» **Task goal**:
A word-for-word copy of the entries below is required.
[[ Data extract, beginning ]]
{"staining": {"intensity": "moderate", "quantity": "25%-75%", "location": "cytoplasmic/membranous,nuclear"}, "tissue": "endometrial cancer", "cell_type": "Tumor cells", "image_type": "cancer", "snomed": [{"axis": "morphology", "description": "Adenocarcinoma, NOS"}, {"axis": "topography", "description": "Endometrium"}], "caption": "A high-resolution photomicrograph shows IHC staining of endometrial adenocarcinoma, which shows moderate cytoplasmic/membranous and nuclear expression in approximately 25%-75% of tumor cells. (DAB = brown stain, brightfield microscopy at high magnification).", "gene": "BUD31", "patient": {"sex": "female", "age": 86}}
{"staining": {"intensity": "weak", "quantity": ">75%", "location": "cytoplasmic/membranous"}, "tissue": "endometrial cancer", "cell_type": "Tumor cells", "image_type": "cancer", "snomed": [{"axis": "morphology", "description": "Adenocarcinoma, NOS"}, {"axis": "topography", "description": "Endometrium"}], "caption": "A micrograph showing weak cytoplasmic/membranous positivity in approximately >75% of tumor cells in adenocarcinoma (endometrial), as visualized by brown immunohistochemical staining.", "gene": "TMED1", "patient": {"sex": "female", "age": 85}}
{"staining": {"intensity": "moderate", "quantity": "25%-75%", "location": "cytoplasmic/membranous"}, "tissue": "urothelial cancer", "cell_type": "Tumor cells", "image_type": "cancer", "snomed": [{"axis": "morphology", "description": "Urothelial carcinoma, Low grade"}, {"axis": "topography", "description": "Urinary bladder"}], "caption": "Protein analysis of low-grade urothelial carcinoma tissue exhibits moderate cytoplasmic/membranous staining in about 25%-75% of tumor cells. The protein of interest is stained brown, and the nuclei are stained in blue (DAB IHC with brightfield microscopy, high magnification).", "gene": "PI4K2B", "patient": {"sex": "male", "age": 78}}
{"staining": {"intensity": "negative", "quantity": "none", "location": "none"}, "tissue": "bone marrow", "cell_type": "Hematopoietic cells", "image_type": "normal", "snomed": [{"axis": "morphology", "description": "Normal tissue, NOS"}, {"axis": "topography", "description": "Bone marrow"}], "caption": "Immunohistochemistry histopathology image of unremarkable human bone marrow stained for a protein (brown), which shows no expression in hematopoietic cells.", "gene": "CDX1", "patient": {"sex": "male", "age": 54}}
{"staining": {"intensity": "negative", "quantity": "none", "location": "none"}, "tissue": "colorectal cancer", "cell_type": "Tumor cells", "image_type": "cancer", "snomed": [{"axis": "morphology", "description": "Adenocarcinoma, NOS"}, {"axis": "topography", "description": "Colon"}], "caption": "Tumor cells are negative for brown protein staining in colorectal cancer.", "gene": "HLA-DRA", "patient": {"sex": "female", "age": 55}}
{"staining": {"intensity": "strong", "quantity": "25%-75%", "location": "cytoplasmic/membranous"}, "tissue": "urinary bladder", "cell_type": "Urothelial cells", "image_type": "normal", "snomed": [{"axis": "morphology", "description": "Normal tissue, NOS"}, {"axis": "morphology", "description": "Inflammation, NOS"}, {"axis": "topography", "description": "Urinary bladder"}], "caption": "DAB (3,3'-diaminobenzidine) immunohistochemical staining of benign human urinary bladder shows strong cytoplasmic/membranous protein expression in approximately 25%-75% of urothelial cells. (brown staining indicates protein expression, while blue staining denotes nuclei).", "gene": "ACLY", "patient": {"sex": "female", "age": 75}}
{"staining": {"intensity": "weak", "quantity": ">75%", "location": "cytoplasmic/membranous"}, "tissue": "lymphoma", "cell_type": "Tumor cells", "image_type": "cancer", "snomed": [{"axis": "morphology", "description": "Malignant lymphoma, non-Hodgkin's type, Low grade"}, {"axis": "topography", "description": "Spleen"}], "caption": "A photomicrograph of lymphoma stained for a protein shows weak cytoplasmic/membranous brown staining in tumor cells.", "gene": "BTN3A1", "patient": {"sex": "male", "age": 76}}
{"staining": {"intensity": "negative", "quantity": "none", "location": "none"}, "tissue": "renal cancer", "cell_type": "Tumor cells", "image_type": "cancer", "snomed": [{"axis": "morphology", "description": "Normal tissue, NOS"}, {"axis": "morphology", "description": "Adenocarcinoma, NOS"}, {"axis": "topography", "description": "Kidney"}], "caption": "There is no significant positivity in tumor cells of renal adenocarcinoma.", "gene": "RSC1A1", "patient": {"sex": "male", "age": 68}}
[[ Data extract, end ]]
» **Answer for the task**:
{"staining": {"intensity": "moderate", "quantity": "25%-75%", "location": "cytoplasmic/membranous,nuclear"}, "tissue": "endometrial cancer", "cell_type": "Tumor cells", "image_type": "cancer", "snomed": [{"axis": "morphology", "description": "Adenocarcinoma, NOS"}, {"axis": "topography", "description": "Endometrium"}], "caption": "A high-resolution photomicrograph shows IHC staining of endometrial adenocarcinoma, which shows moderate cytoplasmic/membranous and nuclear expression in approximately 25%-75% of tumor cells. (DAB = brown stain, brightfield microscopy at high magnification).", "gene": "BUD31", "patient": {"sex": "female", "age": 86}}
{"staining": {"intensity": "weak", "quantity": ">75%", "location": "cytoplasmic/membranous"}, "tissue": "endometrial cancer", "cell_type": "Tumor cells", "image_type": "cancer", "snomed": [{"axis": "morphology", "description": "Adenocarcinoma, NOS"}, {"axis": "topography", "description": "Endometrium"}], "caption": "A micrograph showing weak cytoplasmic/membranous positivity in approximately >75% of tumor cells in adenocarcinoma (endometrial), as visualized by brown immunohistochemical staining.", "gene": "TMED1", "patient": {"sex": "female", "age": 85}}
{"staining": {"intensity": "moderate", "quantity": "25%-75%", "location": "cytoplasmic/membranous"}, "tissue": "urothelial cancer", "cell_type": "Tumor cells", "image_type": "cancer", "snomed": [{"axis": "morphology", "description": "Urothelial carcinoma, Low grade"}, {"axis": "topography", "description": "Urinary bladder"}], "caption": "Protein analysis of low-grade urothelial carcinoma tissue exhibits moderate cytoplasmic/membranous staining in about 25%-75% of tumor cells. The protein of interest is stained brown, and the nuclei are stained in blue (DAB IHC with brightfield microscopy, high magnification).", "gene": "PI4K2B", "patient": {"sex": "male", "age": 78}}
{"staining": {"intensity": "negative", "quantity": "none", "location": "none"}, "tissue": "bone marrow", "cell_type": "Hematopoietic cells", "image_type": "normal", "snomed": [{"axis": "morphology", "description": "Normal tissue, NOS"}, {"axis": "topography", "description": "Bone marrow"}], "caption": "Immunohistochemistry histopathology image of unremarkable human bone marrow stained for a protein (brown), which shows no expression in hematopoietic cells.", "gene": "CDX1", "patient": {"sex": "male", "age": 54}}
{"staining": {"intensity": "negative", "quantity": "none", "location": "none"}, "tissue": "colorectal cancer", "cell_type": "Tumor cells", "image_type": "cancer", "snomed": [{"axis": "morphology", "description": "Adenocarcinoma, NOS"}, {"axis": "topography", "description": "Colon"}], "caption": "Tumor cells are negative for brown protein staining in colorectal cancer.", "gene": "HLA-DRA", "patient": {"sex": "female", "age": 55}}
{"staining": {"intensity": "strong", "quantity": "25%-75%", "location": "cytoplasmic/membranous"}, "tissue": "urinary bladder", "cell_type": "Urothelial cells", "image_type": "normal", "snomed": [{"axis": "morphology", "description": "Normal tissue, NOS"}, {"axis": "morphology", "description": "Inflammation, NOS"}, {"axis": "topography", "description": "Urinary bladder"}], "caption": "DAB (3,3'-diaminobenzidine) immunohistochemical staining of benign human urinary bladder shows strong cytoplasmic/membranous protein expression in approximately 25%-75% of urothelial cells. (brown staining indicates protein expression, while blue staining denotes nuclei).", "gene": "ACLY", "patient": {"sex": "female", "age": 75}}
{"staining": {"intensity": "weak", "quantity": ">75%", "location": "cytoplasmic/membranous"}, "tissue": "lymphoma", "cell_type": "Tumor cells", "image_type": "cancer", "snomed": [{"axis": "morphology", "description": "Malignant lymphoma, non-Hodgkin's type, Low grade"}, {"axis": "topography", "description": "Spleen"}], "caption": "A photomicrograph of lymphoma stained for a protein shows weak cytoplasmic/membranous brown staining in tumor cells.", "gene": "BTN3A1", "patient": {"sex": "male", "age": 76}}
{"staining": {"intensity": "negative", "quantity": "none", "location": "none"}, "tissue": "renal cancer", "cell_type": "Tumor cells", "image_type": "cancer", "snomed": [{"axis": "morphology", "description": "Normal tissue, NOS"}, {"axis": "morphology", "description": "Adenocarcinoma, NOS"}, {"axis": "topography", "description": "Kidney"}], "caption": "There is no significant positivity in tumor cells of renal adenocarcinoma.", "gene": "RSC1A1", "patient": {"sex": "male", "age": 68}}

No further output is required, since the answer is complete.